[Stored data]
========

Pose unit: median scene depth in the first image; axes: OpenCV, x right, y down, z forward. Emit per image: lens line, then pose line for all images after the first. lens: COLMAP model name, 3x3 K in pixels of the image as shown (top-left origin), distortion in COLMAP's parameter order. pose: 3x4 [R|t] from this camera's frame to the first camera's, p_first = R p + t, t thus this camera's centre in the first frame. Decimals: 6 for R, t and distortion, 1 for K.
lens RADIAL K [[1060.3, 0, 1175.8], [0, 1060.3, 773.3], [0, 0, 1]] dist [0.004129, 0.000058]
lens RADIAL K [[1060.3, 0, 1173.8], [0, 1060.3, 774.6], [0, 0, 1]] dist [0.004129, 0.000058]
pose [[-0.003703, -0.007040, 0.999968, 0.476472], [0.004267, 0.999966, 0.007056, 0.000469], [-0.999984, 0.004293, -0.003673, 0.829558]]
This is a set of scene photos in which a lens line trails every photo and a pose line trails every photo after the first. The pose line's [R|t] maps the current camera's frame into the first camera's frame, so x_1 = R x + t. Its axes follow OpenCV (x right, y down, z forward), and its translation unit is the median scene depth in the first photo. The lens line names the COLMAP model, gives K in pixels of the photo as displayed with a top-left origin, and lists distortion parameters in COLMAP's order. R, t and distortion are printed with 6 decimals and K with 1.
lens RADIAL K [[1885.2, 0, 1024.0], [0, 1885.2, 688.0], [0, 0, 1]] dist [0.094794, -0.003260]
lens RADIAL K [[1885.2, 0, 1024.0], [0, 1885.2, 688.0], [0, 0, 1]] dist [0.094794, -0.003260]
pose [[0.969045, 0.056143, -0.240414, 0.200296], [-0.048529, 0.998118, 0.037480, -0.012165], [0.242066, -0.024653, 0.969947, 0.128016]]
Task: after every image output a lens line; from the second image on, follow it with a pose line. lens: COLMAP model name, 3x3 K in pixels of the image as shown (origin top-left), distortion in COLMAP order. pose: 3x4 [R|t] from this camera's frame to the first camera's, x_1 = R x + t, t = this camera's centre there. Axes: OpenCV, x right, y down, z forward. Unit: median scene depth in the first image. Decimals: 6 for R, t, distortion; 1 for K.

========

ACTION ITEM – Your task is to repeat every entry exactly.

THE COMPLETED TASK –
Pose unit: median scene depth in the first image; axes: OpenCV, x right, y down, z forward. Emit per image: lens line, then pose line for all images after the first. lens: COLMAP model name, 3x3 K in pixels of the image as shown (top-left origin), distortion in COLMAP's parameter order. pose: 3x4 [R|t] from this camera's frame to the first camera's, p_first = R p + t, t thus this camera's centre in the first frame. Decimals: 6 for R, t and distortion, 1 for K.
lens RADIAL K [[1060.3, 0, 1175.8], [0, 1060.3, 773.3], [0, 0, 1]] dist [0.004129, 0.000058]
lens RADIAL K [[1060.3, 0, 1173.8], [0, 1060.3, 774.6], [0, 0, 1]] dist [0.004129, 0.000058]
pose [[-0.003703, -0.007040, 0.999968, 0.476472], [0.004267, 0.999966, 0.007056, 0.000469], [-0.999984, 0.004293, -0.003673, 0.829558]]
This is a set of scene photos in which a lens line trails every photo and a pose line trails every photo after the first. The pose line's [R|t] maps the current camera's frame into the first camera's frame, so x_1 = R x + t. Its axes follow OpenCV (x right, y down, z forward), and its translation unit is the median scene depth in the first photo. The lens line names the COLMAP model, gives K in pixels of the photo as displayed with a top-left origin, and lists distortion parameters in COLMAP's order. R, t and distortion are printed with 6 decimals and K with 1.
lens RADIAL K [[1885.2, 0, 1024.0], [0, 1885.2, 688.0], [0, 0, 1]] dist [0.094794, -0.003260]
lens RADIAL K [[1885.2, 0, 1024.0], [0, 1885.2, 688.0], [0, 0, 1]] dist [0.094794, -0.003260]
pose [[0.969045, 0.056143, -0.240414, 0.200296], [-0.048529, 0.998118, 0.037480, -0.012165], [0.242066, -0.024653, 0.969947, 0.128016]]
Task: after every image output a lens line; from the second image on, follow it with a pose line. lens: COLMAP model name, 3x3 K in pixels of the image as shown (origin top-left), distortion in COLMAP order. pose: 3x4 [R|t] from this camera's frame to the first camera's, x_1 = R x + t, t = this camera's centre there. Axes: OpenCV, x right, y down, z forward. Unit: median scene depth in the first image. Decimals: 6 for R, t, distortion; 1 for K.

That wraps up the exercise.